The original flag of Honduras was adopted in 1823 and did not include the stars. This more simple design mirrored that of the Federal Republic of Central America, which existed from 1821 to 1840. The Honduran flag was amended in 1866 to include the stars and show Honduras’ desire to one day form a brotherhood with other Central American countries. This flag design is one of the oldest in the world and has remained unchanged since the 1866 amendment. The Honduran flag is the same size as the United States flag.
Honduras also flies an alternative flag on their Navy ships, which is the same three stripes but with the Honduran coat of arms standing in the center of the white field. The five stars form an inverted crescent beneath the coat of arms and are smaller in size than when they stand alone. The primary flag is still flown as an ensign on Naval vessels, taking place of pride beside the coat of arms flag.

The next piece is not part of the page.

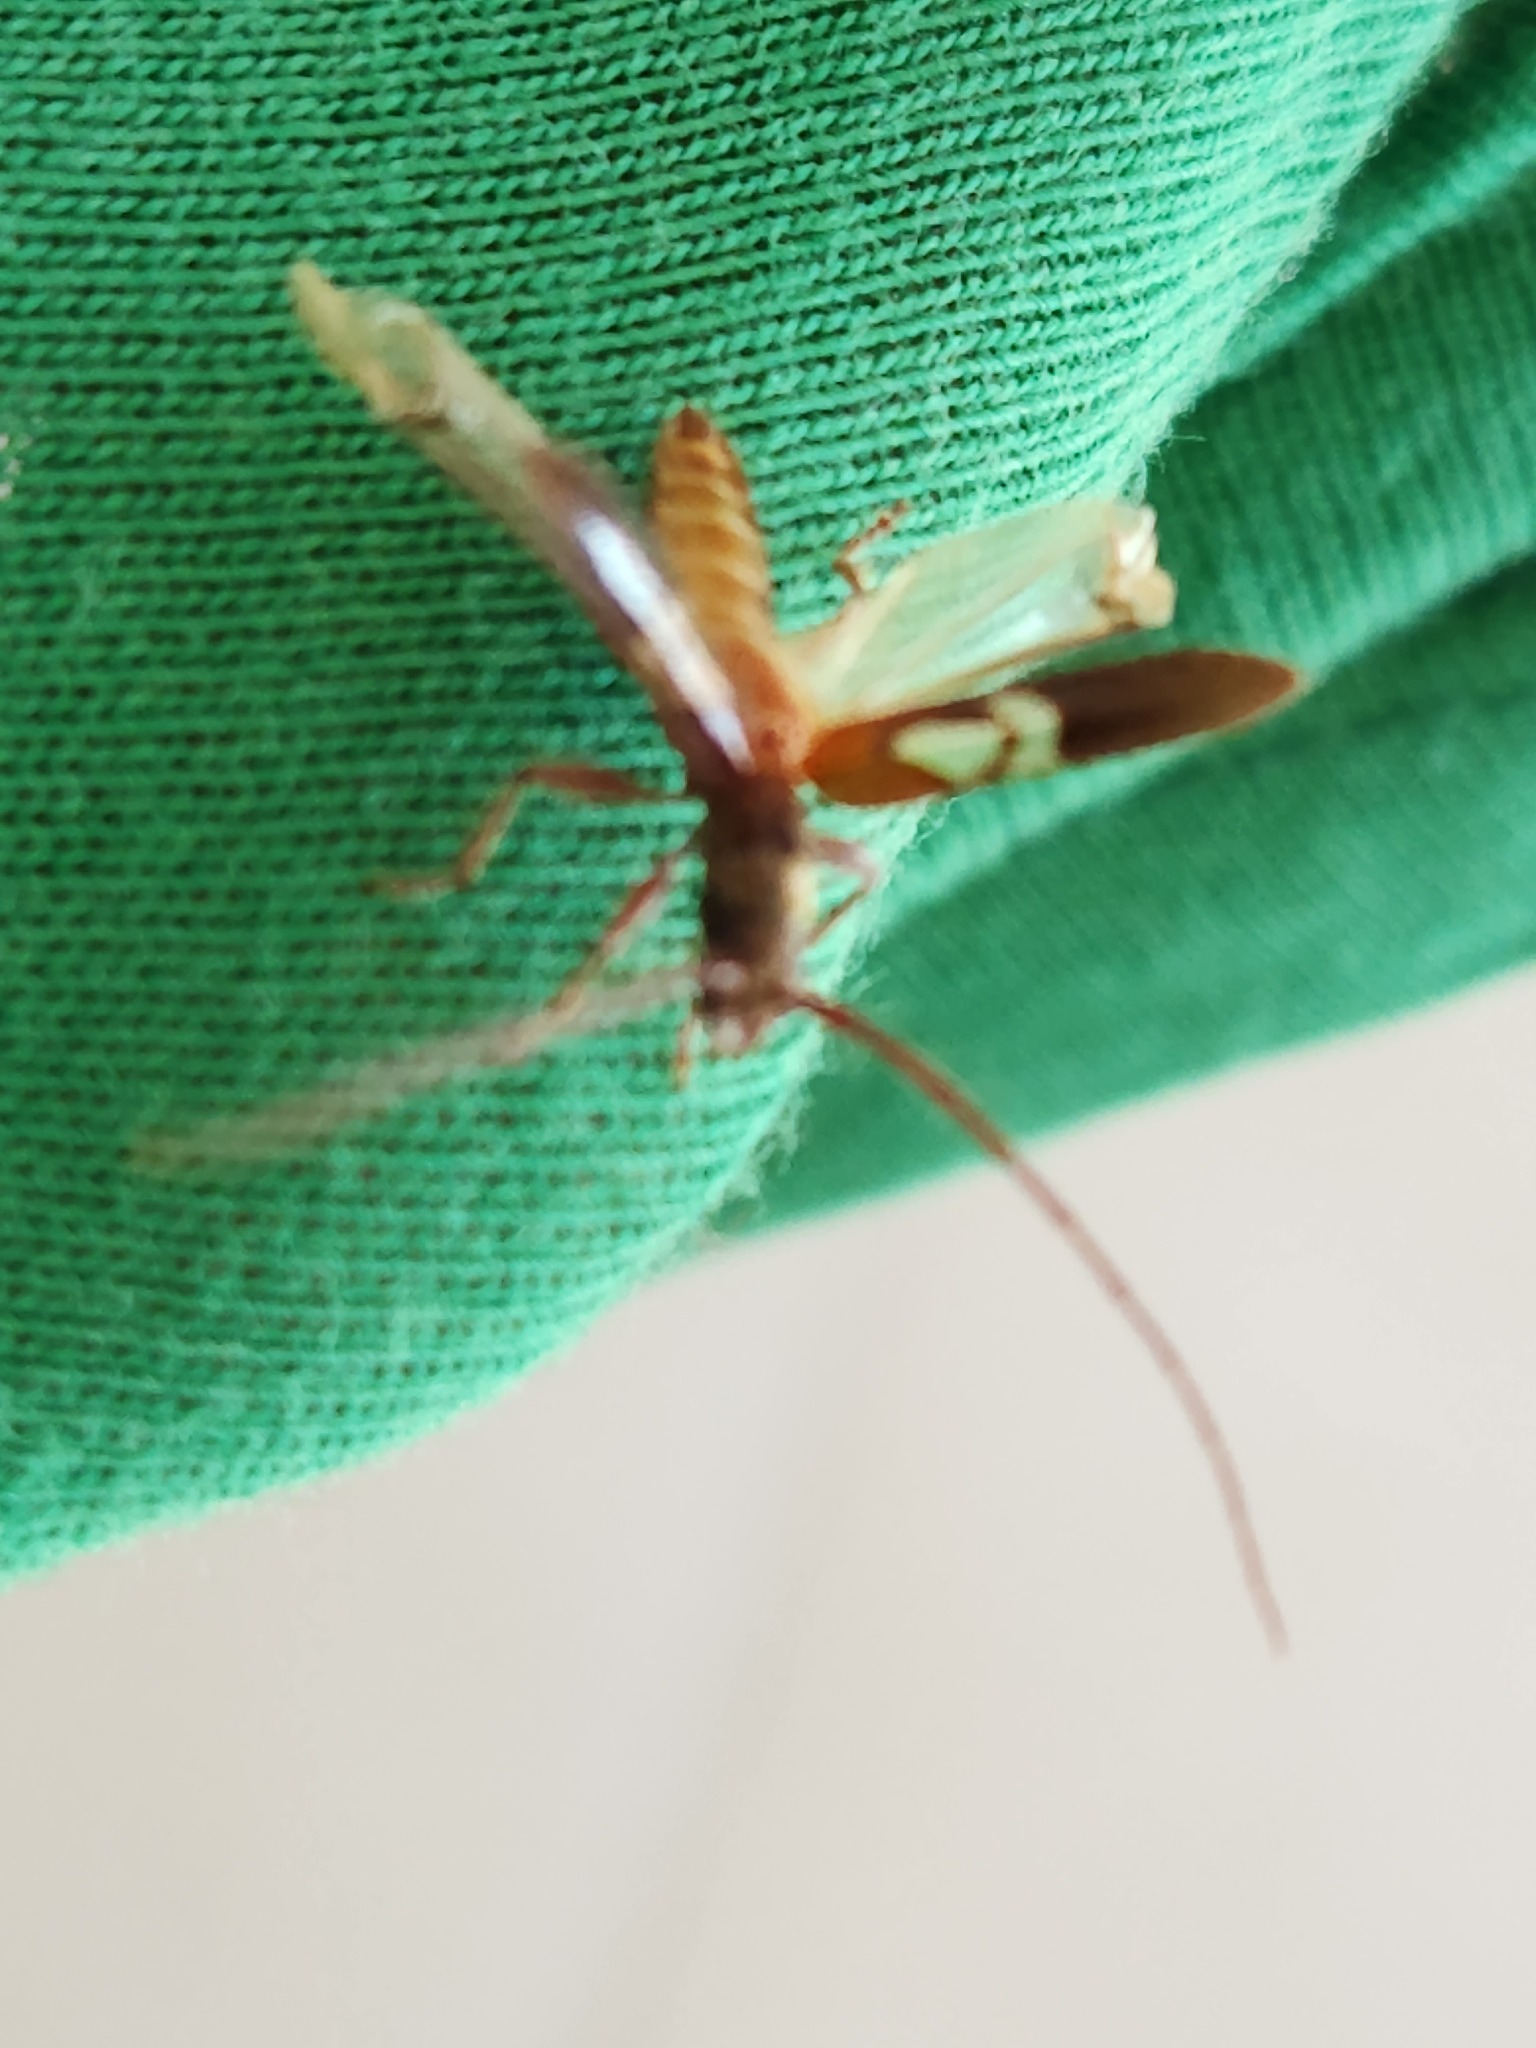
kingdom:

The coat of arms was adopted in 1825 and slightly changed in 1935. It represents the sovereignty, freedom and independence of the Republic of Honduras and includes many nature elements such as a rainbow, the sun, a volcano and a cornucopia overflowing with bountiful food. These signs were incorporated to celebrate the natural wealth and beauty of Honduras. The coat of arms is also noteworthy because it greatly resembles the previous coat of arms used by Guatemala.